Stack was emphatically disappointed and frustrated by the de-emphasis of aeronautics that occurred within NASA during the early days of the space program. He was even tepid in his support for the highly successful North American X-15 rocket-powered hypersonic research airplane and its tie-in to the space program. He decided to retire from NASA in 1962, after serving a year as Director of Aeronautical Research at NASA Headquarters in Washington. He then became Vice President of Engineering at the Republic Aircraft Corporation, which later consolidated with Fairchild Industries. He retired from Fairchild in 1971.
John Stack married Helen Sturtevant in 1928, and had a daughter, Martha, and a son, John “Pete” Stack. Pete Stack also spent his career working for NASA at Langley, becoming a well-known expert in instrumentation and measurement systems during a 40-year career.
During his life, Stack had always relished competition — especially in sporting events — which he enthusiastically joined during his early NACA days at Langley.

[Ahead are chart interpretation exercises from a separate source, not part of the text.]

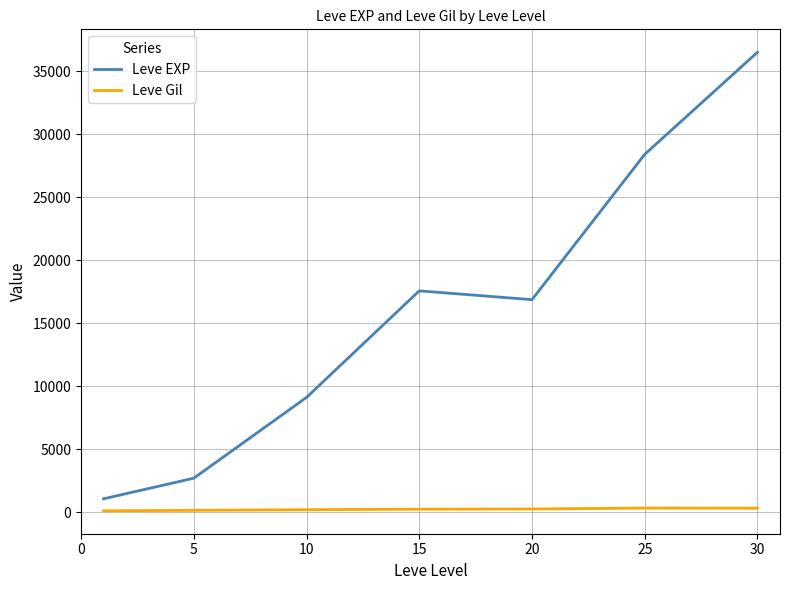

List the series in order of their overall mean, highest first.

Leve EXP, Leve Gil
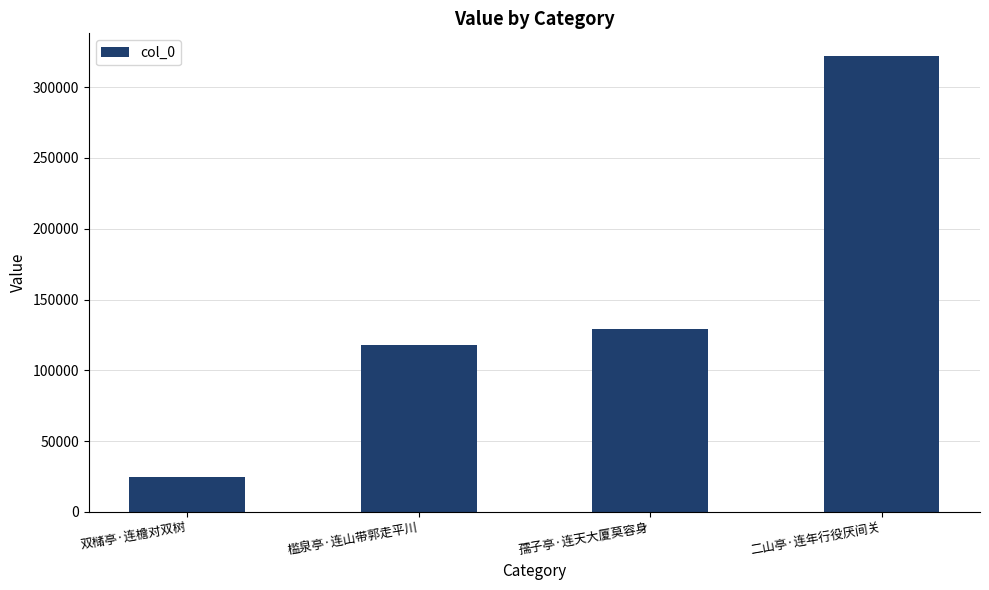

How many bars are there in total?

4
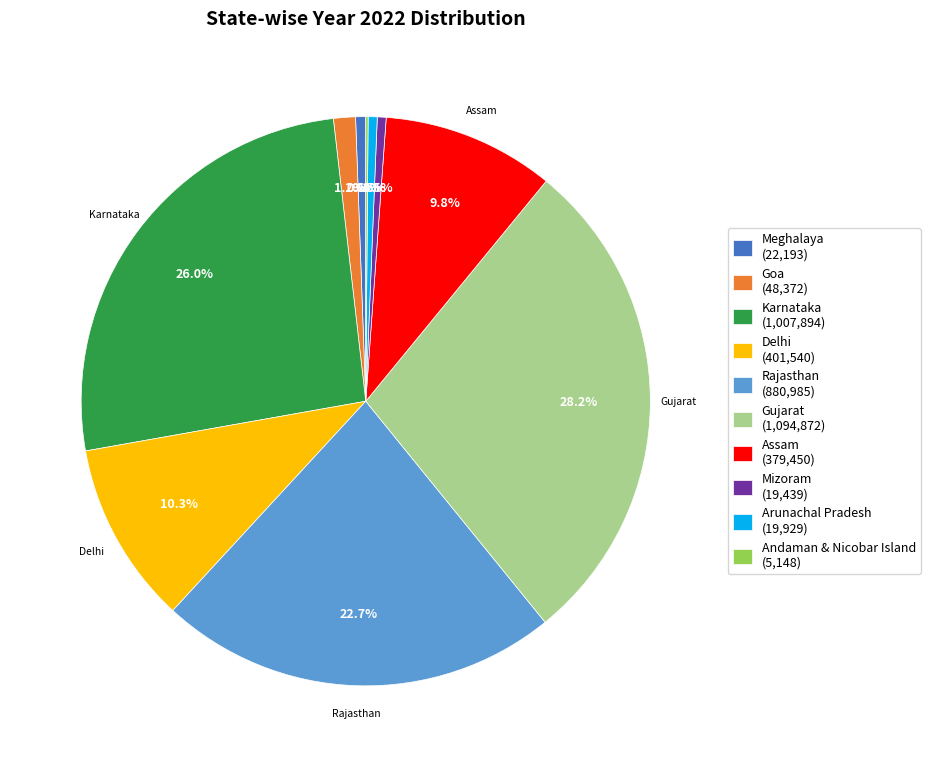

Which has a higher value, Assam (379,450) or Gujarat (1,094,872)?

Gujarat (1,094,872)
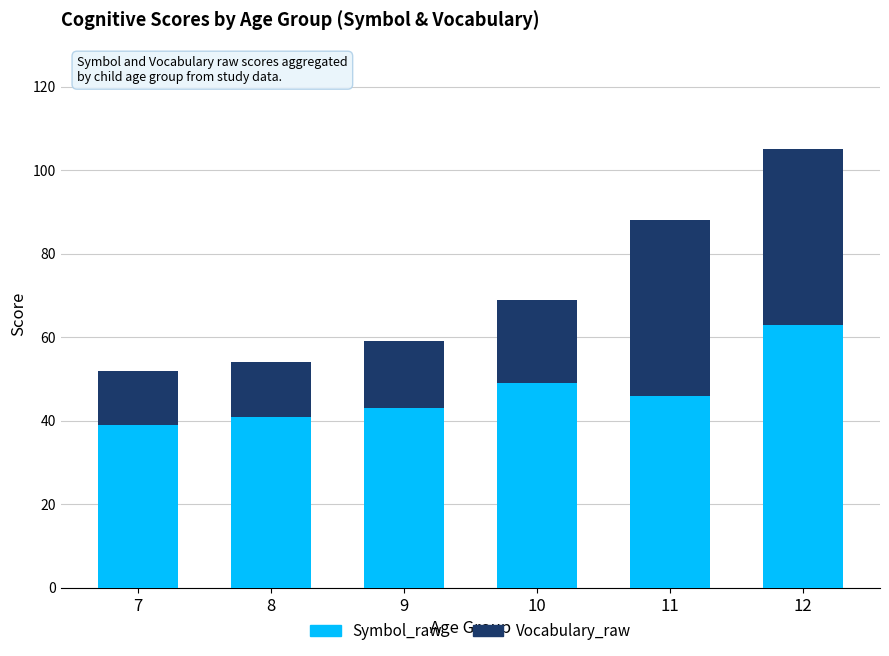

What is the lowest value of the Symbol_raw series?

39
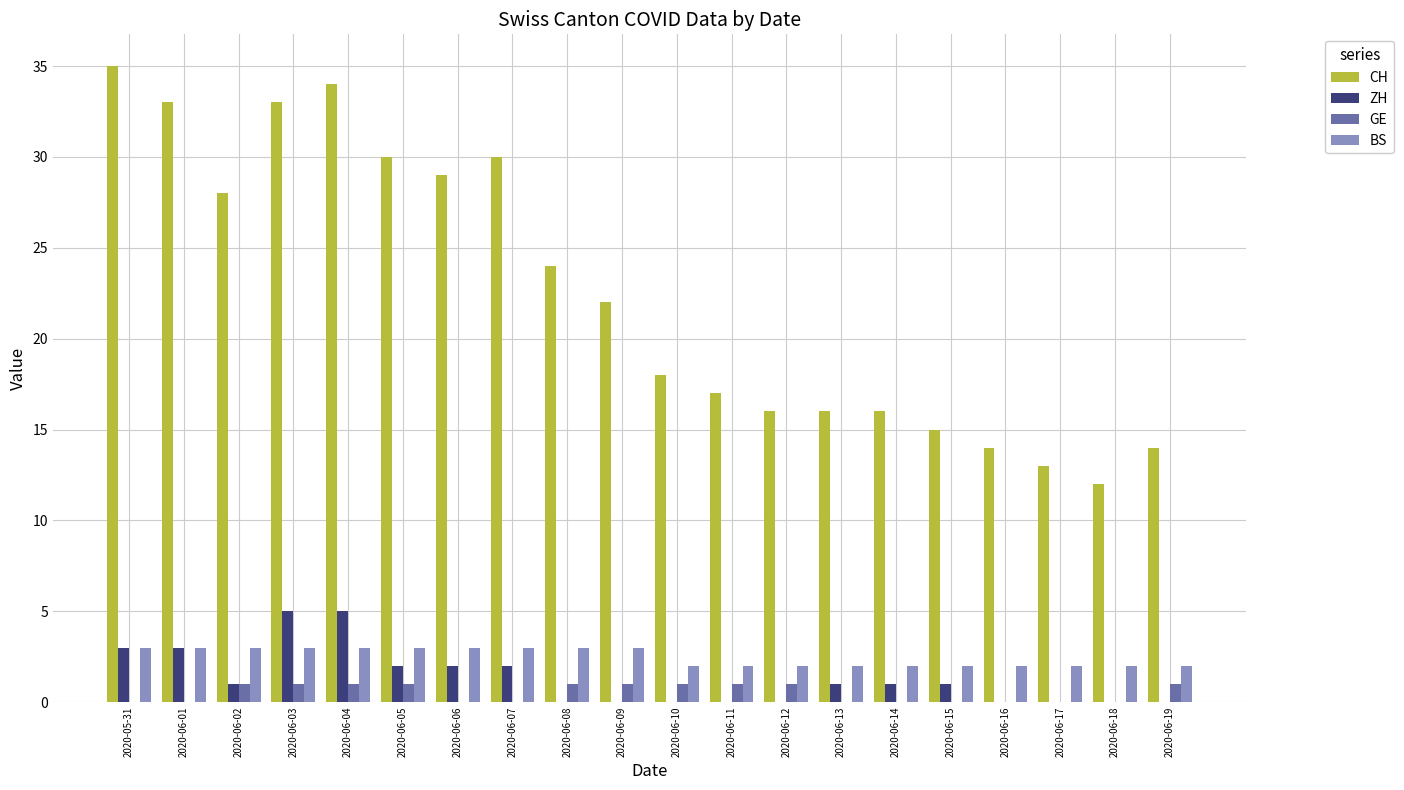

What is the highest value of the CH series?

35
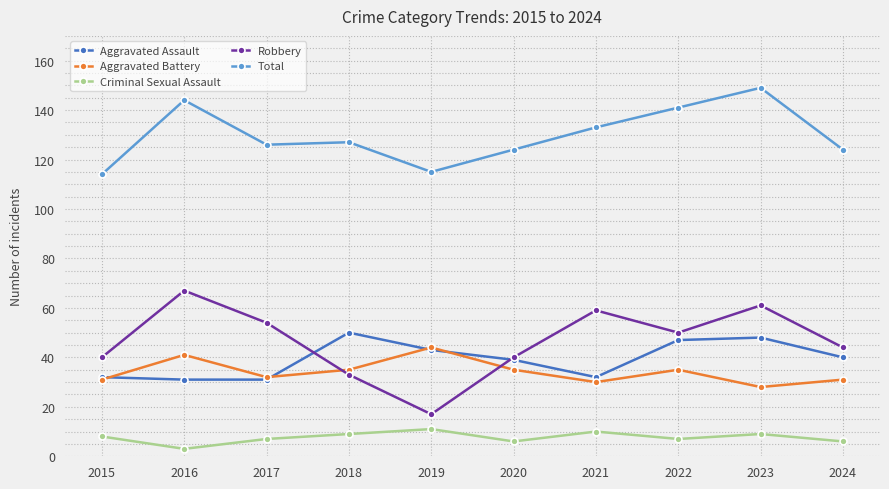

Count the number of data series in this chart.

5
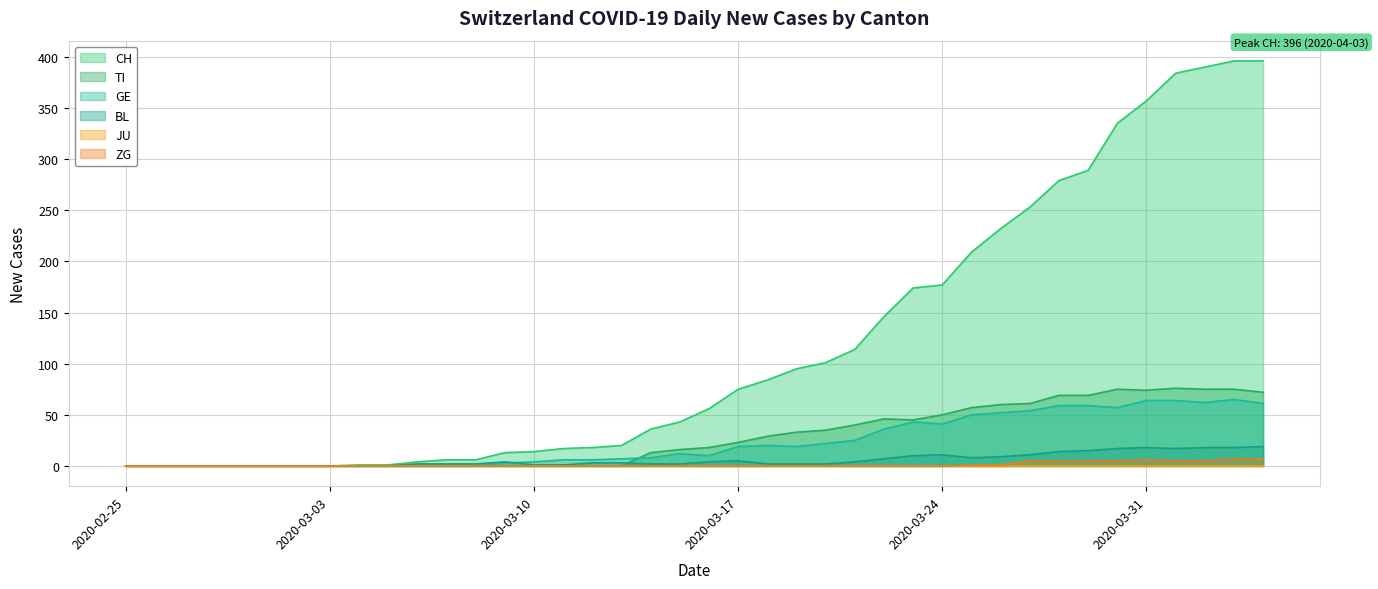

The value of GE at 2020-03-10 is 4. True or false?

True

He was very active in intra-organizational contests, including softball and bowling. Along with several other Langley staffers, including Engineer-in-Charge H. J. E. Reid, he entered virtually every shooting competition in the area. He was also deeply involved with horses, fox-hunting, horse shows, and thoroughbred breeding and racing.
John Stack, a legend in aerospace history, died on June 18, 1972 (Father’s Day) when he fell while riding a horse.